BEGIN

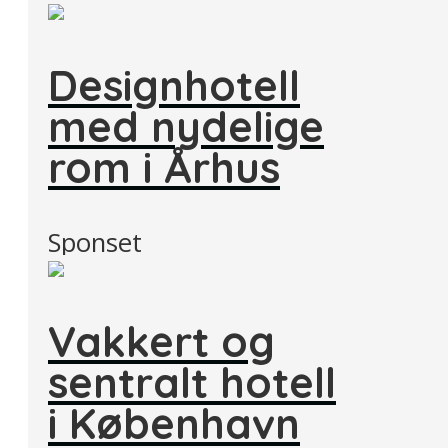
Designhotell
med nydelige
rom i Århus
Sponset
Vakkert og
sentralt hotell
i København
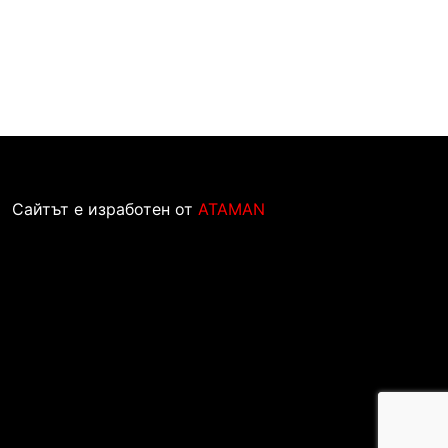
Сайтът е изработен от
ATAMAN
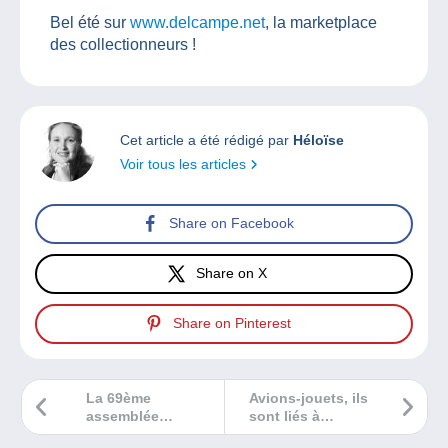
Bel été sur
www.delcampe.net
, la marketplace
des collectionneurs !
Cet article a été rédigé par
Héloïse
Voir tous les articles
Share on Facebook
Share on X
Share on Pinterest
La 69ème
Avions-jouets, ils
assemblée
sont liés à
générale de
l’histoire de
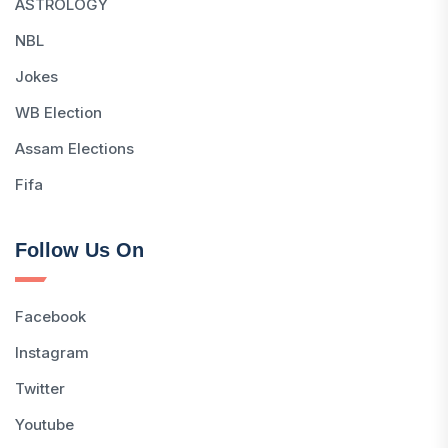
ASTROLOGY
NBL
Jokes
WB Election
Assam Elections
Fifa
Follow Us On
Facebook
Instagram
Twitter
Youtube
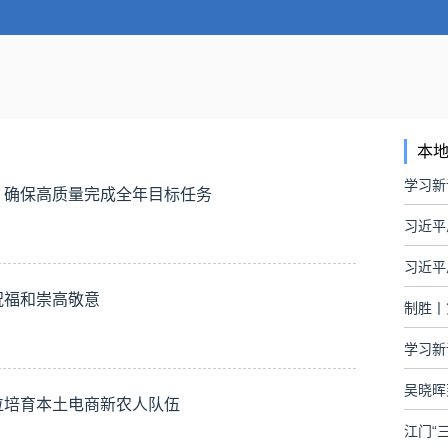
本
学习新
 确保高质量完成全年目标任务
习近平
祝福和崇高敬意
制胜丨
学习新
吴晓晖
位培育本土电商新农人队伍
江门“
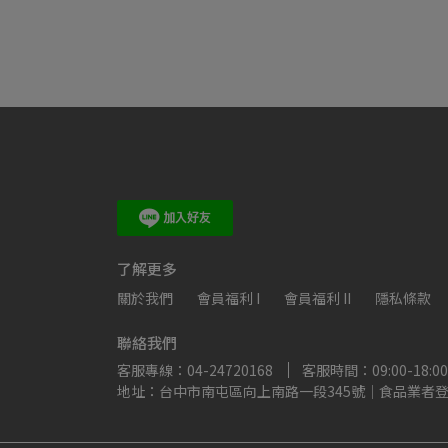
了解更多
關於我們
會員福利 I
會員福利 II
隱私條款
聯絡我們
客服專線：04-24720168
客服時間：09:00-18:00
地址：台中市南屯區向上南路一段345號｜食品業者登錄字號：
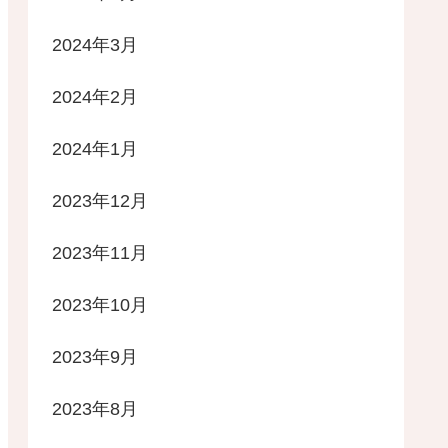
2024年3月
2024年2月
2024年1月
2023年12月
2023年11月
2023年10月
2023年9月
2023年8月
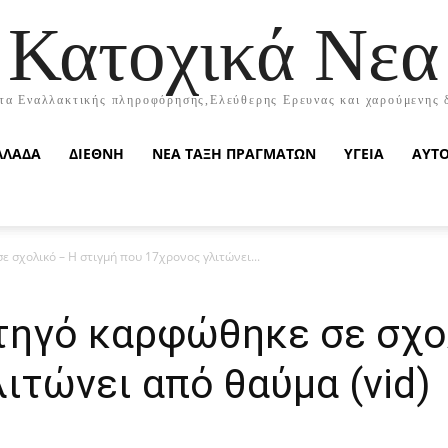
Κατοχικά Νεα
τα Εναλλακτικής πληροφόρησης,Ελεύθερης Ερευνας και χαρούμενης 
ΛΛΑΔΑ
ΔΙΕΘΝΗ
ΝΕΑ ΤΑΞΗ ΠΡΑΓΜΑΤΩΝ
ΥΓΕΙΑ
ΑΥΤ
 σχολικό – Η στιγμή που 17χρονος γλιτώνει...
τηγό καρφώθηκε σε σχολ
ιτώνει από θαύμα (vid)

END

EXERCISE DIRECTIONS:
Copy the text read from every one of the items above, line for line and unchanged. Leave the pictures out of your answer.

SOLUTION:
Designhotell
med nydelige
rom i Århus
Sponset
Vakkert og
sentralt hotell
i København
Сайтът е изработен от
ATAMAN
Bel été sur
www.delcampe.net
, la marketplace
des collectionneurs !
Cet article a été rédigé par
Héloïse
Voir tous les articles
Share on Facebook
Share on X
Share on Pinterest
La 69ème
Avions-jouets, ils
assemblée
sont liés à
générale de
l’histoire de
ASTROLOGY
NBL
Jokes
WB Election
Assam Elections
Fifa
Follow Us On
Facebook
Instagram
Twitter
Youtube
本
学习新
 确保高质量完成全年目标任务
习近平
祝福和崇高敬意
制胜丨
学习新
吴晓晖
位培育本土电商新农人队伍
江门“
了解更多
關於我們
會員福利 I
會員福利 II
隱私條款
聯絡我們
客服專線：04-24720168
客服時間：09:00-18:00
地址：台中市南屯區向上南路一段345號｜食品業者登錄字號：
2024年3月
2024年2月
2024年1月
2023年12月
2023年11月
2023年10月
2023年9月
2023年8月
Κατοχικά Νεα
τα Εναλλακτικής πληροφόρησης,Ελεύθερης Ερευνας και χαρούμενης 
ΛΛΑΔΑ
ΔΙΕΘΝΗ
ΝΕΑ ΤΑΞΗ ΠΡΑΓΜΑΤΩΝ
ΥΓΕΙΑ
ΑΥΤ
 σχολικό – Η στιγμή που 17χρονος γλιτώνει...
τηγό καρφώθηκε σε σχολ
ιτώνει από θαύμα (vid)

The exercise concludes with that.